- Exercise passage
Richard B. Anderson arrived back at San Diego on 10 July. Overhaul, school ship duty, and local and fleet exercises followed. On 25 April 1967, she again sailed west. During June, July, part of August, and most of September, she performed plane guard and search and rescue (SAR) duties off the coast of Vietnam. By the end of October, she was back in San Diego.

Varied assignments — "quickstart" ship, schoolship, an overhaul, and midshipman training cruise ship — occupied the winter, spring, and summer. At the end of September 1968 she again deployed to WestPac. Two weeks of exercises off Hawaii followed her departure from California and on the 27th she arrived at Yokosuka. Three days later she steamed for Vietnam. Gunfire support duty south of the demilitarized zone (DMZ) and off Da Nang took her well into November. SEATO exercises followed, and at the end of the month she returned to the combat zone for operations with the fast carriers. In mid-December she steamed to Japan, but was back off Vietnam for further gunfire support duty in early January 1969. From Da Nang to the DMZ, she shelled Vietcong and North Vietnamese Army concentrations, and provided night harassment and interdiction fire at known enemy positions. Detached on the 20th, she participated in another SEATO exercise, visited Hong Kong, and on 6 February took up escort and plane-guard duty in the Tonkin Gulf. In March she resumed gunfire support duty north of Nha Trang. On the 21st, she proceeded to Kaohsiung for repair and maintenance work, then returned to Tonkin Gulf for plane-guard duty. In mid-April she was ordered to the Sea of Japan for brief duty with a carrier task group, newly organized to protect surveillance flights, and, at the end of the month she sailed for home.

- Data under study
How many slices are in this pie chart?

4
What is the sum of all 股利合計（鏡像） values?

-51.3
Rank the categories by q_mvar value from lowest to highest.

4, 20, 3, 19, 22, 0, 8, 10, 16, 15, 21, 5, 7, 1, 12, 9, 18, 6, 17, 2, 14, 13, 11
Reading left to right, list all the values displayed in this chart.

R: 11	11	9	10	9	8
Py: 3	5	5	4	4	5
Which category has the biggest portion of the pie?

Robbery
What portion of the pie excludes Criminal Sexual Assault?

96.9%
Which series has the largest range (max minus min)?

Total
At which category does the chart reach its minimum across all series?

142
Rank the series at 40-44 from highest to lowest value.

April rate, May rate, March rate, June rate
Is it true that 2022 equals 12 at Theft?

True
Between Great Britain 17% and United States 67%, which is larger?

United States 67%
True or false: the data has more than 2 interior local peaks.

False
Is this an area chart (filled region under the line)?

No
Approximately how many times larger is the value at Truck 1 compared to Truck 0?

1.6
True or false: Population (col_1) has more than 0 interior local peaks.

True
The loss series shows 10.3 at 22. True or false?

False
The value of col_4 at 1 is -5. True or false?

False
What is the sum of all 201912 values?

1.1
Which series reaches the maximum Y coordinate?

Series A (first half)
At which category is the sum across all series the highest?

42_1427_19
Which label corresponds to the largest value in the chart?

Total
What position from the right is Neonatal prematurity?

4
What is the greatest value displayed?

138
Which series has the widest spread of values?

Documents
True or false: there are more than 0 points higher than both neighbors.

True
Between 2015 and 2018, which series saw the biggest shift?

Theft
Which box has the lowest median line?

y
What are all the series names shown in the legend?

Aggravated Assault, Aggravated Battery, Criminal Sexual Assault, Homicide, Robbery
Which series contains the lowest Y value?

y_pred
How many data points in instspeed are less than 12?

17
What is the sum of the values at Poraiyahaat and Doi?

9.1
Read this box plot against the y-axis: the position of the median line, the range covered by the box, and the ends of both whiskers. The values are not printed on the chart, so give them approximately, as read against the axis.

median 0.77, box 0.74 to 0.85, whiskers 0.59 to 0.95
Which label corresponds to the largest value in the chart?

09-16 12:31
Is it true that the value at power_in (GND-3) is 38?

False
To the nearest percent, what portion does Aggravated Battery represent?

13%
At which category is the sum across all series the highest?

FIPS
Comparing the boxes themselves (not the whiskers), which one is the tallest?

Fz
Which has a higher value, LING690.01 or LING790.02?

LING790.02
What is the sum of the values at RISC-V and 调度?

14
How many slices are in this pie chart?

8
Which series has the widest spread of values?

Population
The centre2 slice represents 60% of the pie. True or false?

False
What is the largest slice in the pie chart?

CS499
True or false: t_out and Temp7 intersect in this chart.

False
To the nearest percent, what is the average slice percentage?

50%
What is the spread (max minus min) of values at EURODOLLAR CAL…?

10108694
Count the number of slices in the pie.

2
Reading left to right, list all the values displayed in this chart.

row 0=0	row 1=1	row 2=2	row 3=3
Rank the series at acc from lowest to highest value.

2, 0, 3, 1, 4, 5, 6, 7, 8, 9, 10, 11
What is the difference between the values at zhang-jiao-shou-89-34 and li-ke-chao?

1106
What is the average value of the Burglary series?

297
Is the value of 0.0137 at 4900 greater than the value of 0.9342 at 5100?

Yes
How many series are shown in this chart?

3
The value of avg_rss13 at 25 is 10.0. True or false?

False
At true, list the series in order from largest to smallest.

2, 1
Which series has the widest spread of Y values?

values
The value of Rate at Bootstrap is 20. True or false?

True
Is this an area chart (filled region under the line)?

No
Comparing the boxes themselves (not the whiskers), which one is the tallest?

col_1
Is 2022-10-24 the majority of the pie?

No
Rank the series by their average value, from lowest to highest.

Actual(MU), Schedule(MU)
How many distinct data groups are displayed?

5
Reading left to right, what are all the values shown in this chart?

- Exercise aim
Copy out the passage on the Richard B. Anderson's service from 1967 to 1969 word for word.

- Solution to this task
Richard B. Anderson arrived back at San Diego on 10 July. Overhaul, school ship duty, and local and fleet exercises followed. On 25 April 1967, she again sailed west. During June, July, part of August, and most of September, she performed plane guard and search and rescue (SAR) duties off the coast of Vietnam. By the end of October, she was back in San Diego.

Varied assignments — "quickstart" ship, schoolship, an overhaul, and midshipman training cruise ship — occupied the winter, spring, and summer. At the end of September 1968 she again deployed to WestPac. Two weeks of exercises off Hawaii followed her departure from California and on the 27th she arrived at Yokosuka. Three days later she steamed for Vietnam. Gunfire support duty south of the demilitarized zone (DMZ) and off Da Nang took her well into November. SEATO exercises followed, and at the end of the month she returned to the combat zone for operations with the fast carriers. In mid-December she steamed to Japan, but was back off Vietnam for further gunfire support duty in early January 1969. From Da Nang to the DMZ, she shelled Vietcong and North Vietnamese Army concentrations, and provided night harassment and interdiction fire at known enemy positions. Detached on the 20th, she participated in another SEATO exercise, visited Hong Kong, and on 6 February took up escort and plane-guard duty in the Tonkin Gulf. In March she resumed gunfire support duty north of Nha Trang. On the 21st, she proceeded to Kaohsiung for repair and maintenance work, then returned to Tonkin Gulf for plane-guard duty. In mid-April she was ordered to the Sea of Japan for brief duty with a carrier task group, newly organized to protect surveillance flights, and, at the end of the month she sailed for home.